Eastern will try to find proximate replacements for Board

Geography will be a variable the university looks at when the Alumni Association locates possible replacements for three recently resigned Board of Trustees members.

To ensure equal demographical representation, board members are selected in part according to where they live. The three board members who recently retired are from Hinsdale, a southwest suburb of Chicago; Savoy, a town near Champaign; and Springfield.

David Sluzevich, the president of the Alumni Association’s Board of Directors, is responsible for contacting the prospective candidates. Also, unlike other state universities, all of the eight board members are Eastern alumni.

Sluzevich hopes to find six candidates to submit to the state’s Office of Boards and Commissions, filling both of those criteria.

“I’m kind of approaching it from a two-prong attack,” Sluzevich said. “Hopefully, we can maintain the geographic balance from the board and remain unique that we have all EIU graduates.”

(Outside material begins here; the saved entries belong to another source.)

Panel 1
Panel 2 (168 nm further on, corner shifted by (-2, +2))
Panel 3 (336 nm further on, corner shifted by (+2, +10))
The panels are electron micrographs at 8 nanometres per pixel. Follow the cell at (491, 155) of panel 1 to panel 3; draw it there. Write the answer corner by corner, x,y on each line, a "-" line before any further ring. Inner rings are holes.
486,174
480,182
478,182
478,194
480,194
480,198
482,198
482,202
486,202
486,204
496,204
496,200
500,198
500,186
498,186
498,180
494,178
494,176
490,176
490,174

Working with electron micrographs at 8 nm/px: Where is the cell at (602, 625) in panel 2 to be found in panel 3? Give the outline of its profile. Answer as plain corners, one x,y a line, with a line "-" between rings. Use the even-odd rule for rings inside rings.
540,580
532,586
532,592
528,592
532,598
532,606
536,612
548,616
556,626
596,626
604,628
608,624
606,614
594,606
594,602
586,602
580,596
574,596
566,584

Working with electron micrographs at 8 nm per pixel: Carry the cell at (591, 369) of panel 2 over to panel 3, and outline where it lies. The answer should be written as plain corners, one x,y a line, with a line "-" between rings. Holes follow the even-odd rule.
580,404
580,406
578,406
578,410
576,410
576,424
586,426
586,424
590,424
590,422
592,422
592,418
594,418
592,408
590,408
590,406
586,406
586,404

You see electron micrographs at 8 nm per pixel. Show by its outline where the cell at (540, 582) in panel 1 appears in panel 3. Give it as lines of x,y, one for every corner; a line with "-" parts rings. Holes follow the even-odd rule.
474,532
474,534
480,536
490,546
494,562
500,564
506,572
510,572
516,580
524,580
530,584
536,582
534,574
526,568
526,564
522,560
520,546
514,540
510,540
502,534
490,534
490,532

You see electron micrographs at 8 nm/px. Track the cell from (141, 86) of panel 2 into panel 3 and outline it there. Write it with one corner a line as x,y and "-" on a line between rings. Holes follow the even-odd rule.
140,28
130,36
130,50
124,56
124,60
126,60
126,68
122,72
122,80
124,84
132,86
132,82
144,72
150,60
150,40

The board’s Vice Chair Betsy Mitchell (Savoy) and board member Julie Sullivan (Springfield) retired in light of Gov. Rod Blagojevich’s Tuesday signing of an ethics bill disallowing any state board member to be a lobbyist. Bob Manion (Hinsdale) resigned in August, citing a lack of time as the reason.

Sluzevich would not supply the names of the possible candidates for the board, which serves as the university’s governing policy.

“I simply hate to see us lose Betsy and Julie,” said Steve Rich, director of Alumni Services. “I think they were great board members.”

President Lou Hencken said Sullivan and Mitchell were the two board members who always inquired about student and tuition fee increases.

The search will also include members from the Charleston and university community. The earlier the university supplies the names of potential candidates to the Boards and Commissions office, the sooner the replacements would be appointed by Blagojevich.

Once the list of candidates reaches the Boards and Commissions office, a background check will be conducted. A timeframe for the replacement process, which Blagojevich press secretary Tom Schafer said would take at least a couple of weeks, was unclear on Thursday. Schafer could only promise the governor would act on the issue “as quickly as he could.” He did hint that those boards who are in threat of not reaching quorum would be filled first.

“How long might it be?” Schafer asked. “It depends on the circumstances and depends when the names have gotten to us.”